Mehr wird es auch nicht unbedingt werden, da ich eher der unkitischige Typ bin. Obwohl ich einiges an schöner Weihnachtsdeko in verschiedenen Onlineshops gesehen habe, die super modern daherkommt. Ich glaube, ich stelle mal eine kleine X-Mas-Interior-Inspiration in meinem nächsten Blogpost für euch zusammen.

Gedanken zu Weihnachtsdeko und Glühwein
Gedanken zu Weihnachtsdeko und Glühwein
Gedanken zu Weihnachtsdeko und Glühwein

Vorgestern bin ich dann auch mal endlich auf dem Weihnachtsmarkt gewesen. Ich muss allerdings sagen, dass mir diese teure Brühe von Glühwein, die einem dort serviert wird, nicht wirklich schmeckt. Deswegen gehe ich jetzt immer mit einer Thermoskanne voll mit meinem selbst gemachten, weißen Glühwein los. Der ist aus den besten Zutaten gemacht und schmeckt einfach nur super lecker.

Mein Rezept für weißen Glühwein

Einfach zu machen ist er im Übrigen auch. Das Rezept für “vin blanc chaud aux épices” habe ich aus Straßburg. Auf den dortigen Weihnachtsmärkten gibt es den überall. Auf eine Flasche Weißwein (Riesling, Grau- oder Weißburgunder) braucht ihr ca. 80 g Zucker, drei Scheiben Orange, drei Scheiben Zitrone, eine Zimtstange, drei Nelken, eine Prise Muskatnuss, drei Anissterne. Alles zusammen erhitzen, nicht aufkochen und genießen!

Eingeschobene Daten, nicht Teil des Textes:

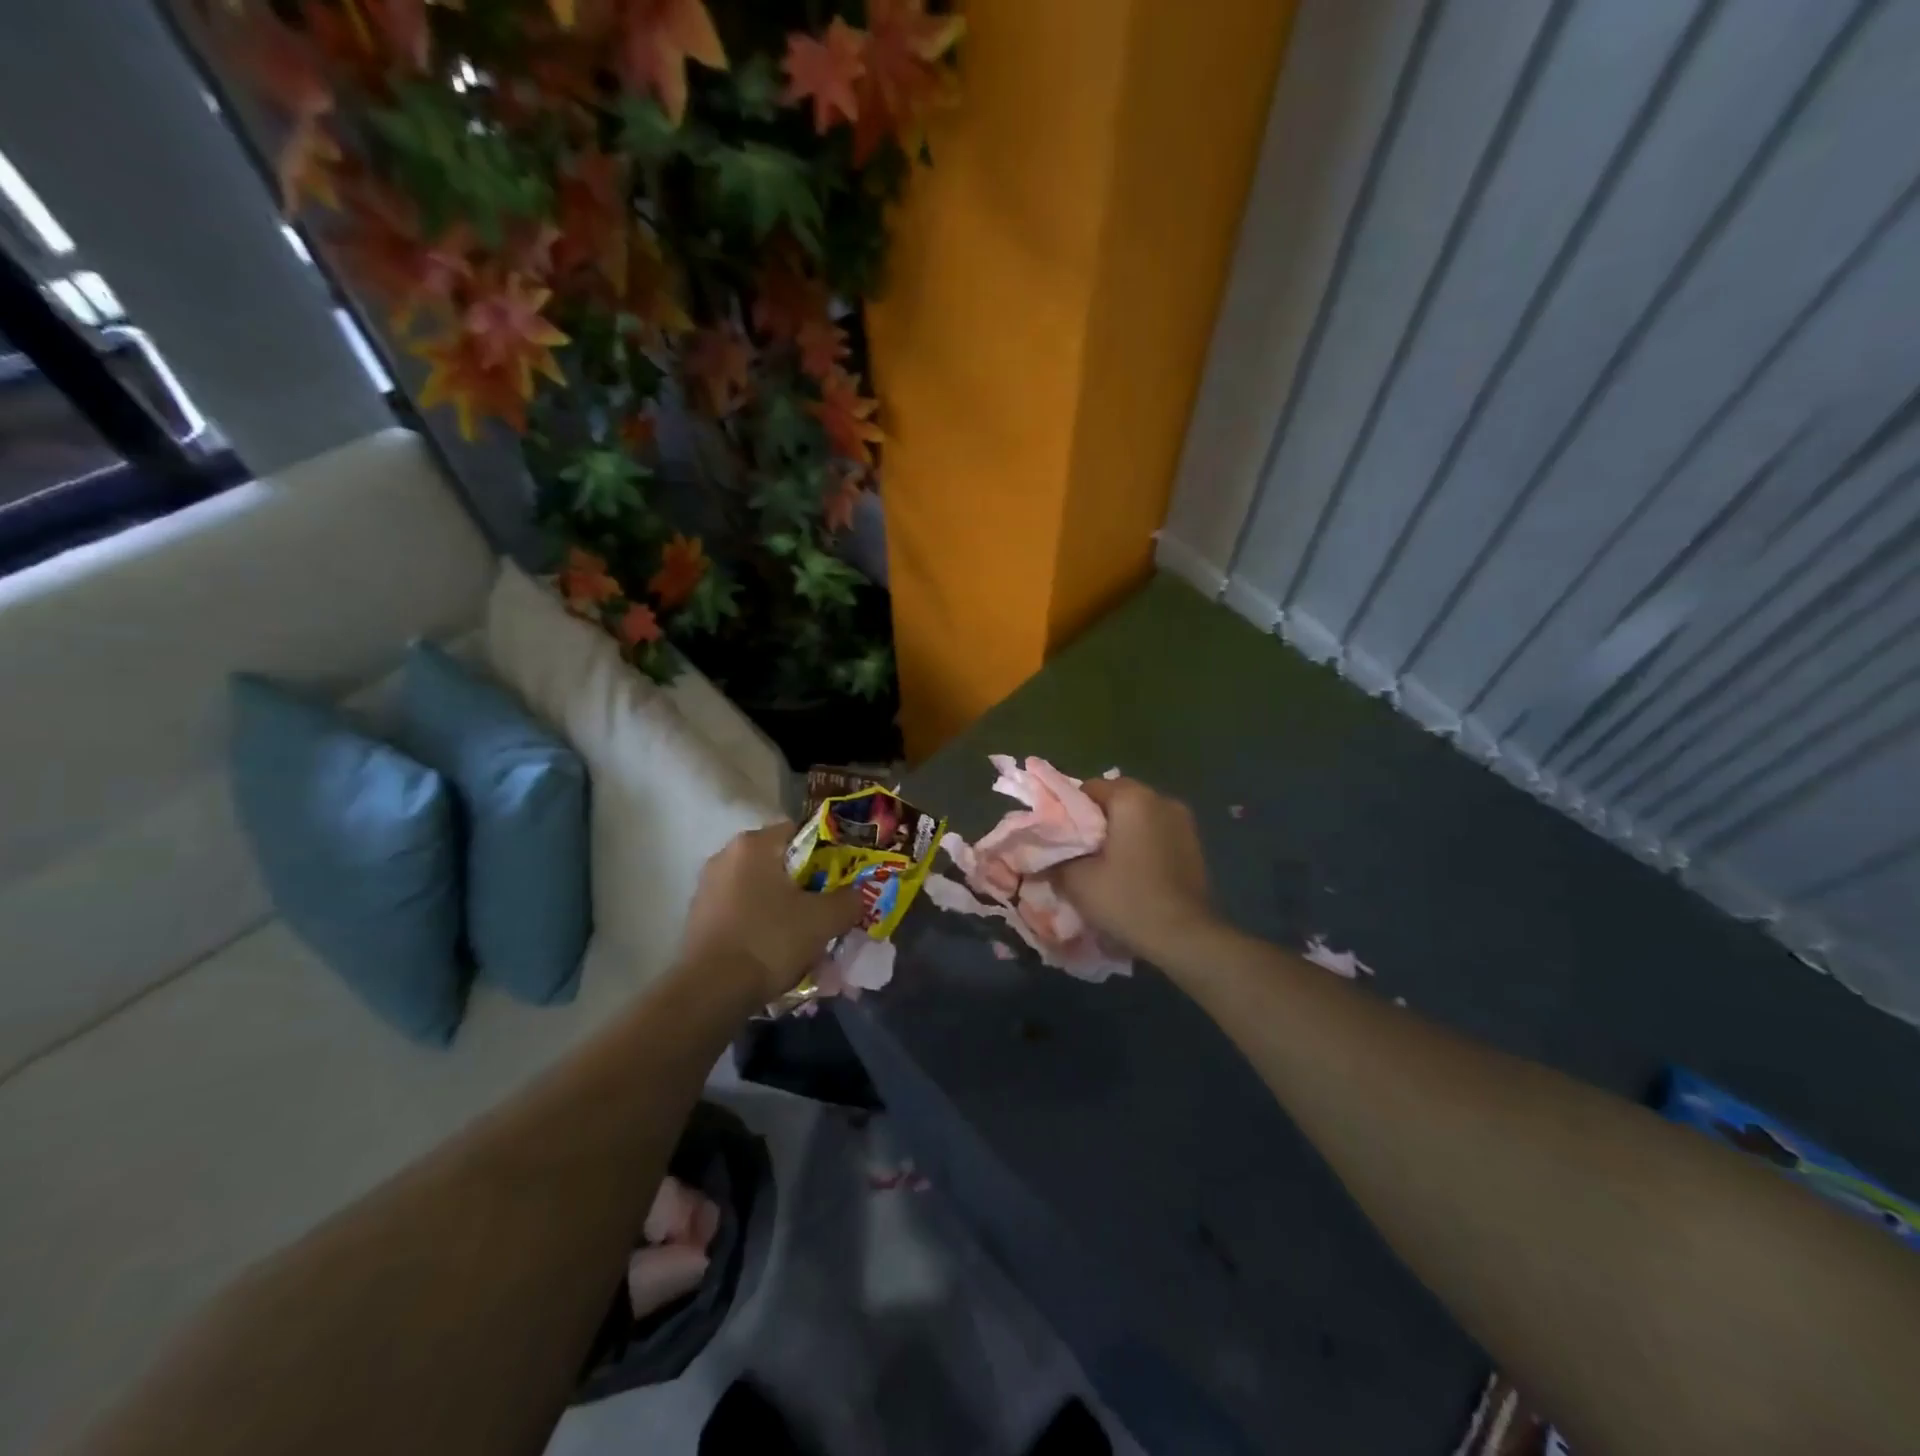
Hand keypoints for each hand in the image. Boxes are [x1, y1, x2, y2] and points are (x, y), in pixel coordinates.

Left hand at [678, 823, 864, 1003]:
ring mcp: (707, 888)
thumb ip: (849, 900)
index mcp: (754, 844)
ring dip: (783, 907)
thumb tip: (859, 895)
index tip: (843, 878)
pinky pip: (742, 912)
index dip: (828, 853)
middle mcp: (725, 856)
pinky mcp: (698, 918)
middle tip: (828, 909)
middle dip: (806, 885)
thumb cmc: (769, 941)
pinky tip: (776, 951)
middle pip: (780, 863)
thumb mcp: (824, 920)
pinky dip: (761, 925)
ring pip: (760, 890)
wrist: (710, 992)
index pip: (800, 832)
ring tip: (805, 936)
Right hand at [1048, 777, 1214, 960]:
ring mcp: (1184, 821)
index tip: (1062, 838)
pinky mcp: (1195, 844)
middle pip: (1117, 800)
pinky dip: (1142, 845)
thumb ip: (1055, 858)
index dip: (1070, 811)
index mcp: (1132, 798)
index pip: (1090, 788)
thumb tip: (1045, 854)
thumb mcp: (1077, 880)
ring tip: (1107, 864)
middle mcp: (1161, 799)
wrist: (1185, 937)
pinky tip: (1134, 873)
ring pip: (1139, 817)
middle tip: (1081, 852)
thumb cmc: (1127, 899)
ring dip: (1122, 832)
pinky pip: (1158, 833)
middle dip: (1097, 821)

Gedanken zu Weihnachtsdeko und Glühwein
Gedanken zu Weihnachtsdeko und Glühwein

Pieces

Kleid: Franziska Kassama

Hut: Bershka

Tasche: Neat to.

Schuhe: Buffalo

Gedanken zu Weihnachtsdeko und Glühwein
Gedanken zu Weihnachtsdeko und Glühwein

So, Schluss mit den Weihnachtsthemen. Kommen wir nun zu meinem heutigen Outfit. Ich probiere nämlich gerade etwas Neues aus. Das Hamburger Start-up Kleiderei verleiht schöne Designer- und Vintageteile, statt sie zu verkaufen. Und ich habe neulich ein Abo bei denen abgeschlossen, weil ich das Konzept ganz cool und nachhaltig finde.

Wie funktioniert es? Man meldet sich an, stöbert durch die vielen Labels, markiert, was einem gefällt und gibt natürlich seine Maße an. Kurze Zeit später kommt auch schon ein Päckchen mit vier Teilen ins Haus.

Der Clou: der Inhalt des Päckchens ist kuratiert. Das bedeutet, die Kleiderei-Mädels stellen anhand der eigenen Angaben den Inhalt zusammen. So bin ich zu diesem schönen Kleid von Franziska Kassama gekommen, das perfekt zu meinen neuen Overknees passt. Das Abo kostet übrigens 34 Euro im Monat. Mal sehen, wie treffsicher die Mädels weiterhin sind. Das erste Paket hat mir trotz eines zu großen Teils ganz gut gefallen.